Exercise objective: Copy out every one of the records below word for word, leaving out the pictures.

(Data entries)
--- START ---

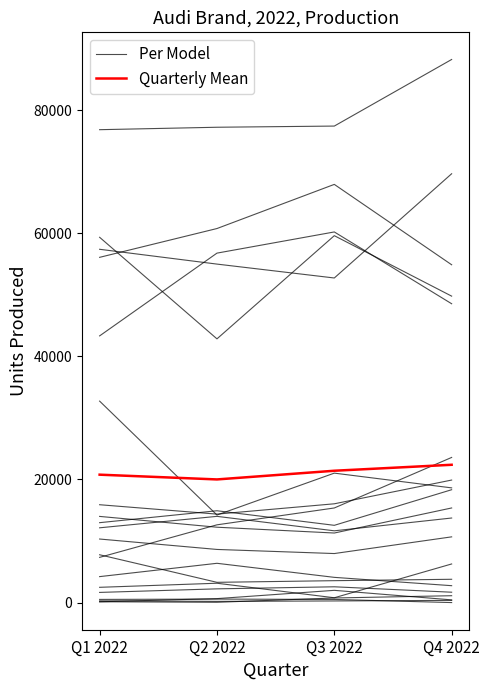

What is the total value across all series at Q2 2022?

34919.4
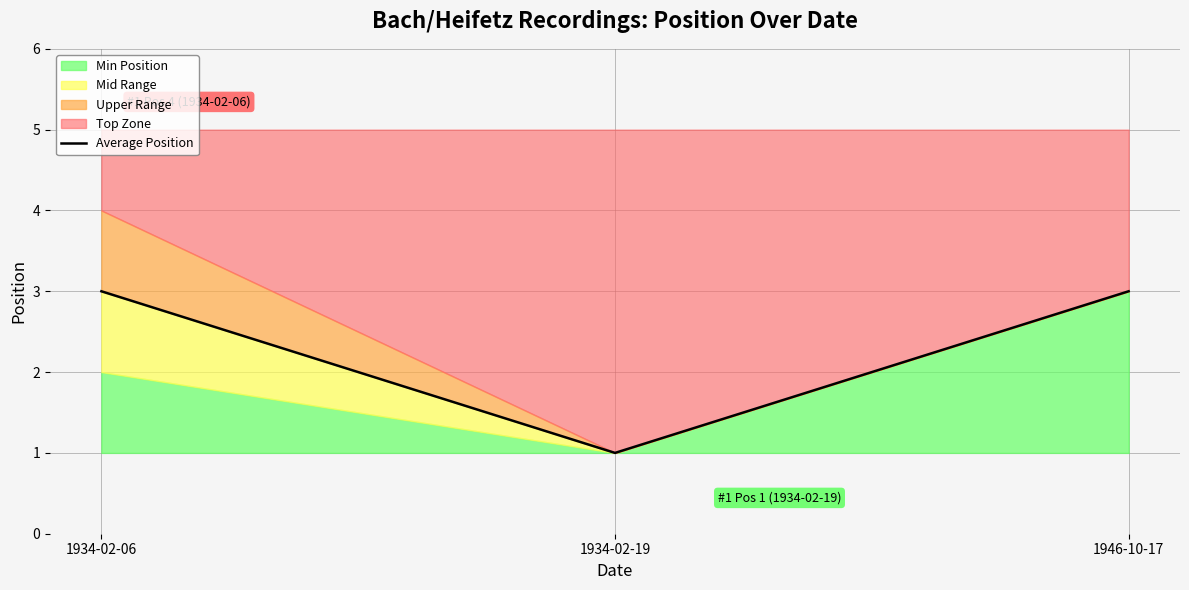

Reading right to left, list all the values displayed in this chart.

3	1	3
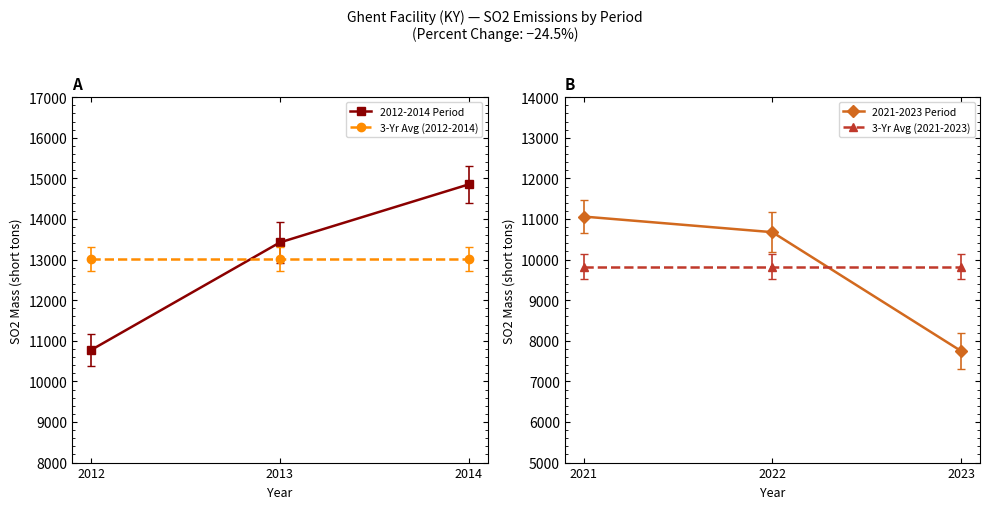

At which label does 2012-2014 Period reach its minimum?

2012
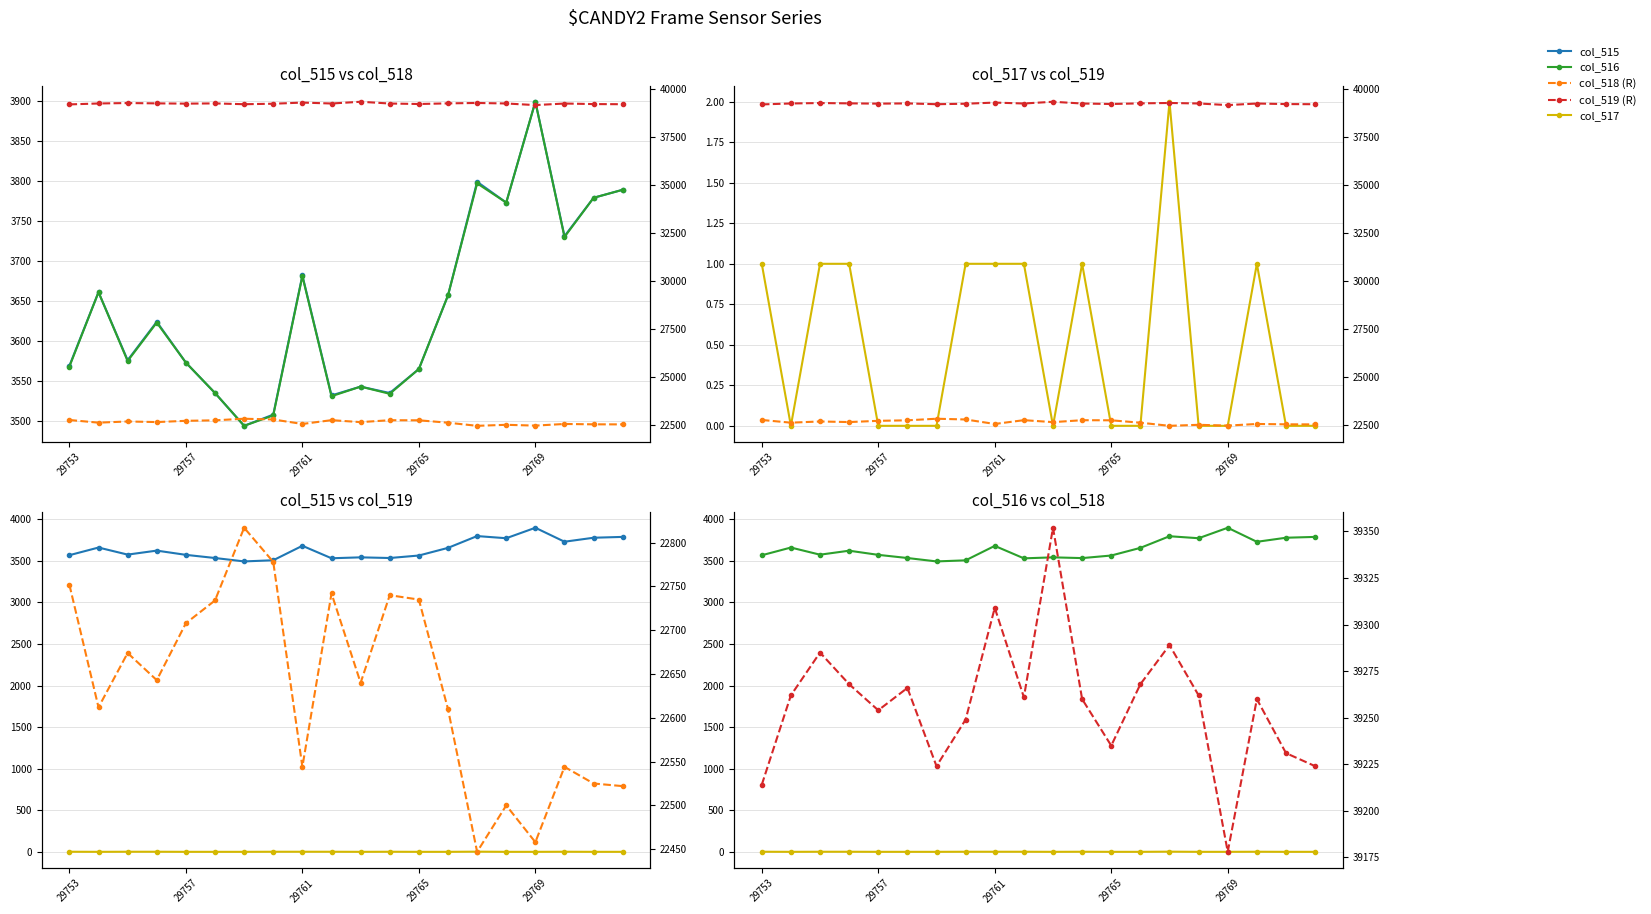

How many lines are shown in the chart?

5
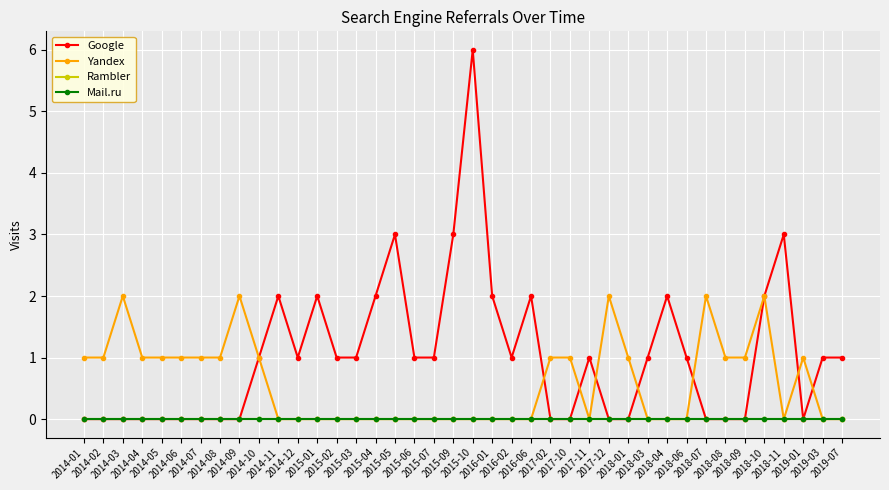

List the series in order of their peak value, lowest first.

Rambler, Mail.ru, Yandex, Google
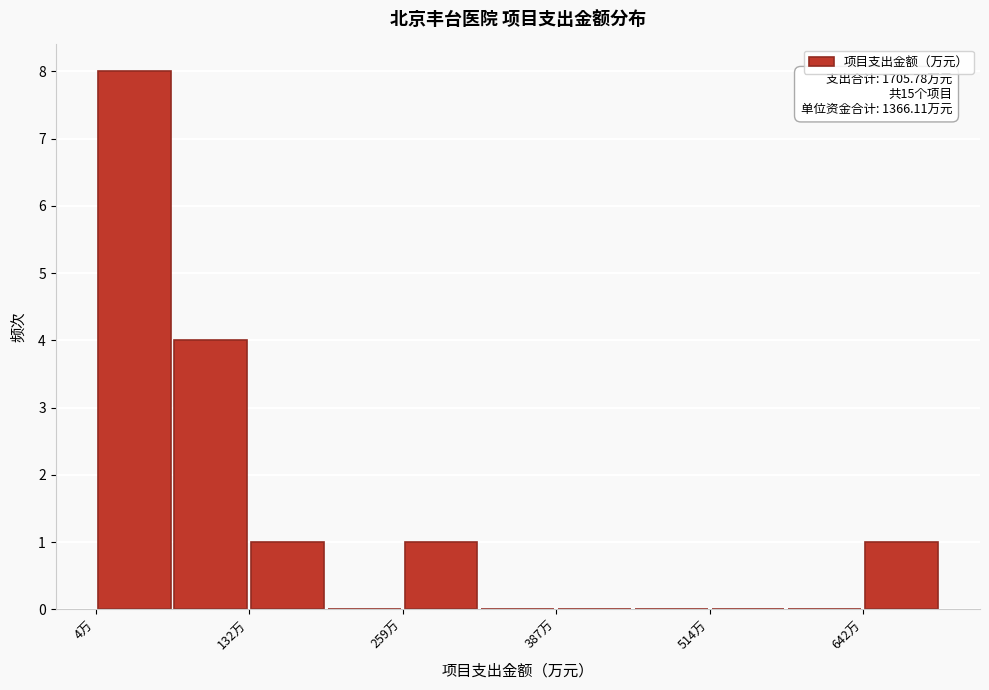

Around what value on the x-axis is the tallest bar? Give the approximate position of its centre, as read against the axis.

40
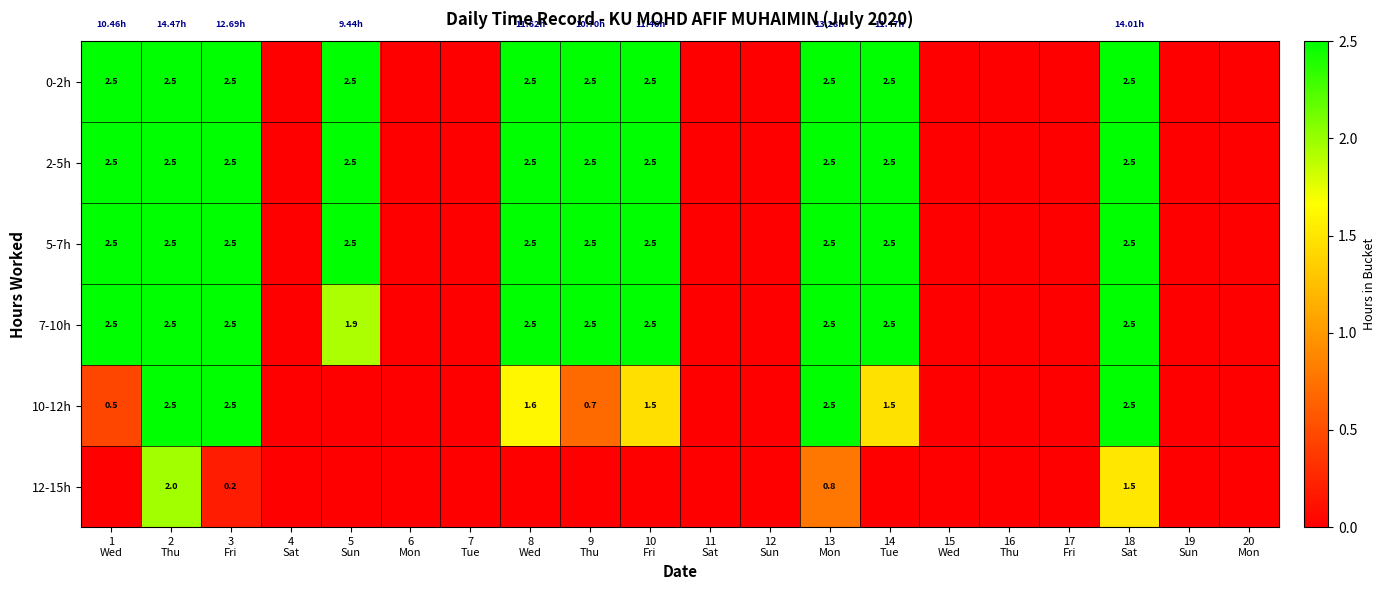

The value of 0-2h at 8 Wed is 4.4. True or false?

False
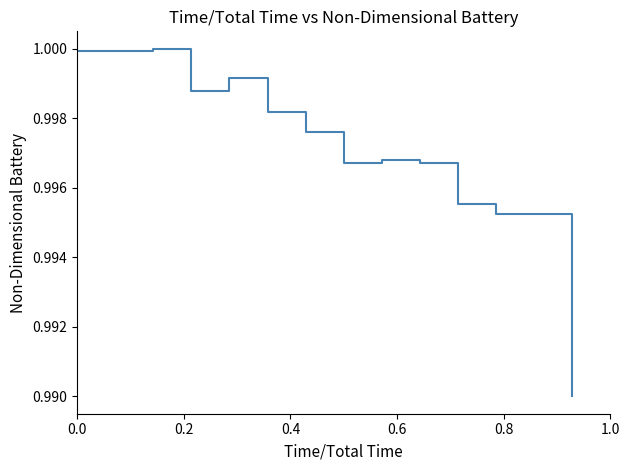

Is this an area chart (filled region under the line)?

No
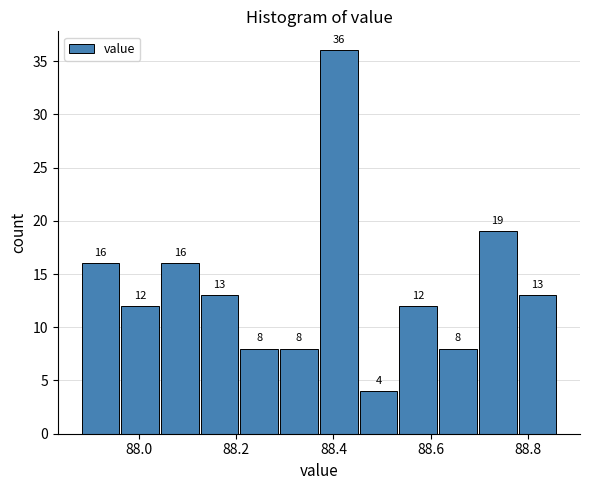

Which range on the x-axis has the tallest bar?

88.38 to 88.46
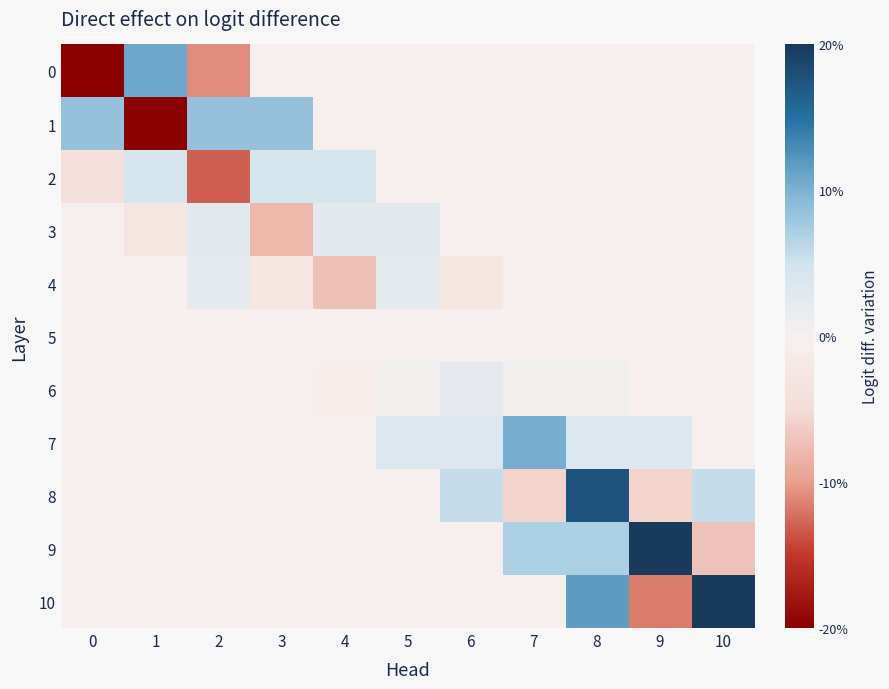

Which label corresponds to the largest value in the chart?

10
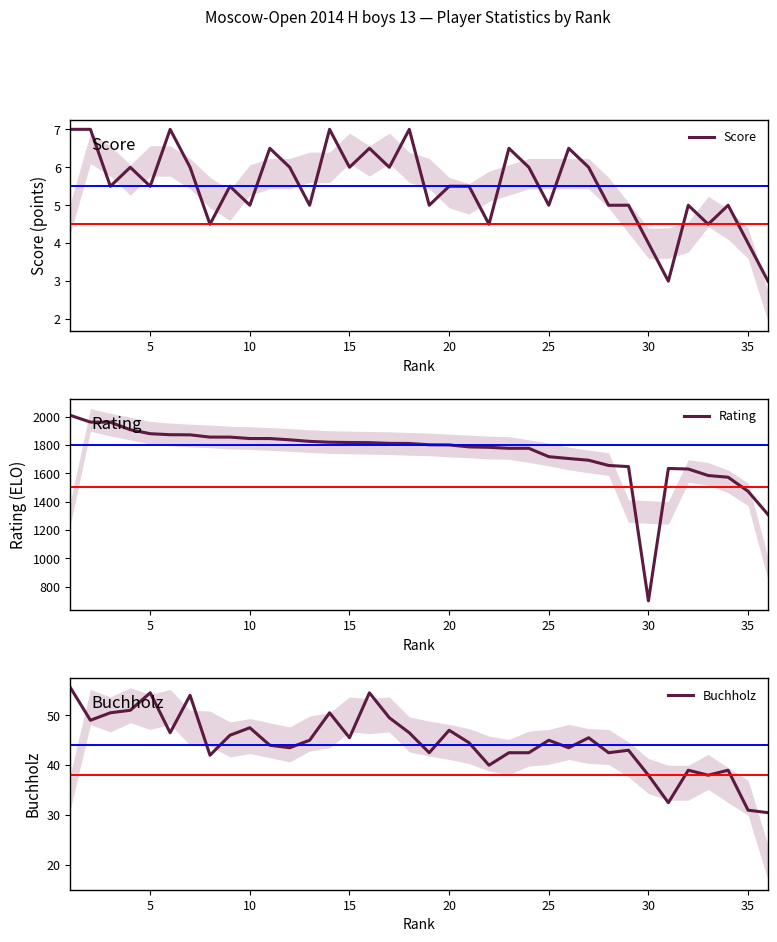

True or false: Buchholz has more than 1 points higher than both neighbors.

True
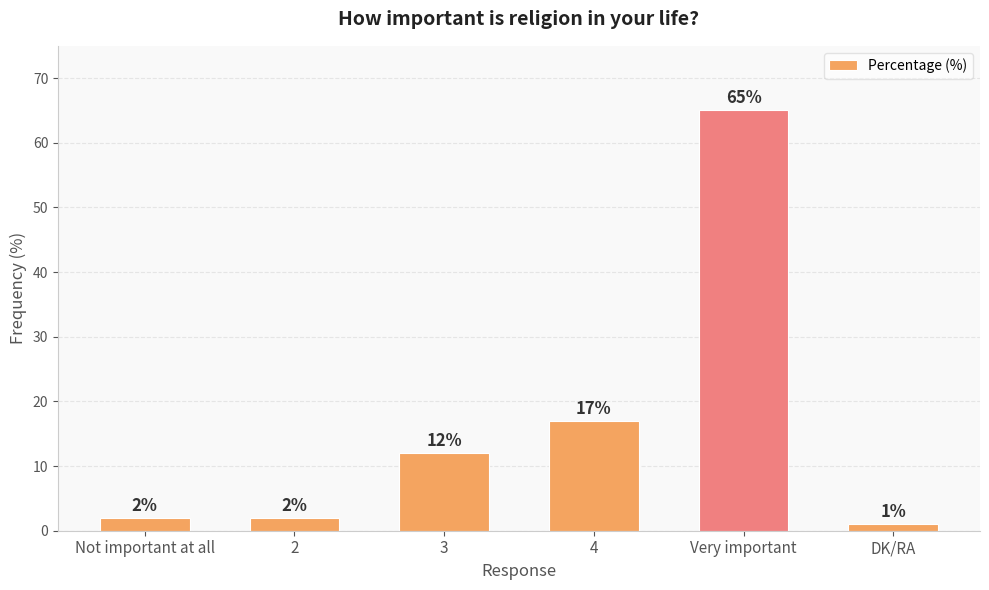

Which has a higher value, DK/RA or 2?

2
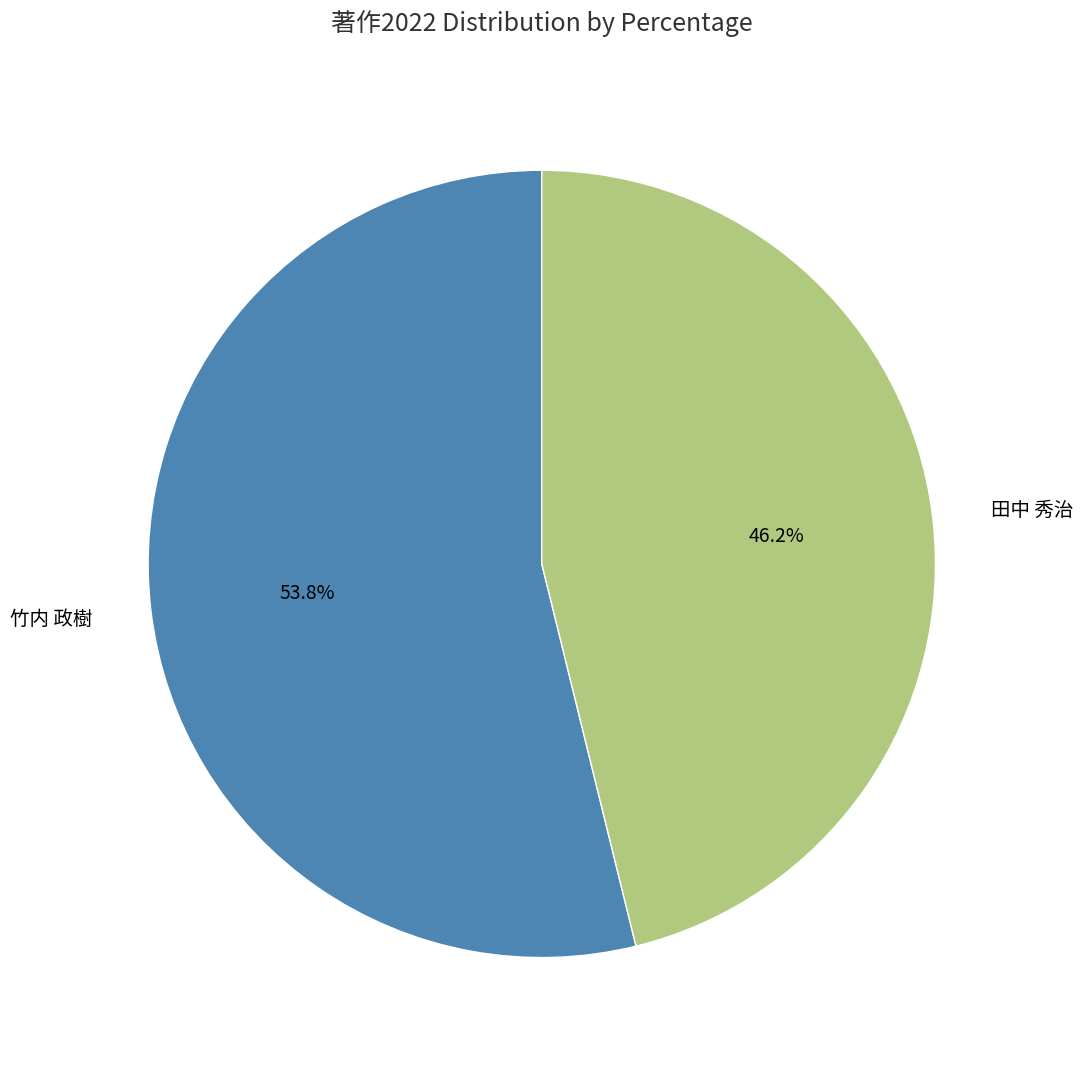

To the nearest percent, what portion does 田中 秀治 represent?

46%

--- END ---

Answer for this exercise:
What is the total value across all series at Q2 2022?

34919.4

Reading right to left, list all the values displayed in this chart.

3	1	3

At which label does 2012-2014 Period reach its minimum?

2012

How many lines are shown in the chart?

5

List the series in order of their peak value, lowest first.

Rambler, Mail.ru, Yandex, Google

Around what value on the x-axis is the tallest bar? Give the approximate position of its centre, as read against the axis.

40

The value of 0-2h at 8 Wed is 4.4. True or false?

False

Is this an area chart (filled region under the line)?

No

Which range on the x-axis has the tallest bar?

88.38 to 88.46

Which label corresponds to the largest value in the chart?

10

True or false: Buchholz has more than 1 points higher than both neighbors.

True

Which has a higher value, DK/RA or 2?

2

To the nearest percent, what portion does 田中 秀治 represent?

46%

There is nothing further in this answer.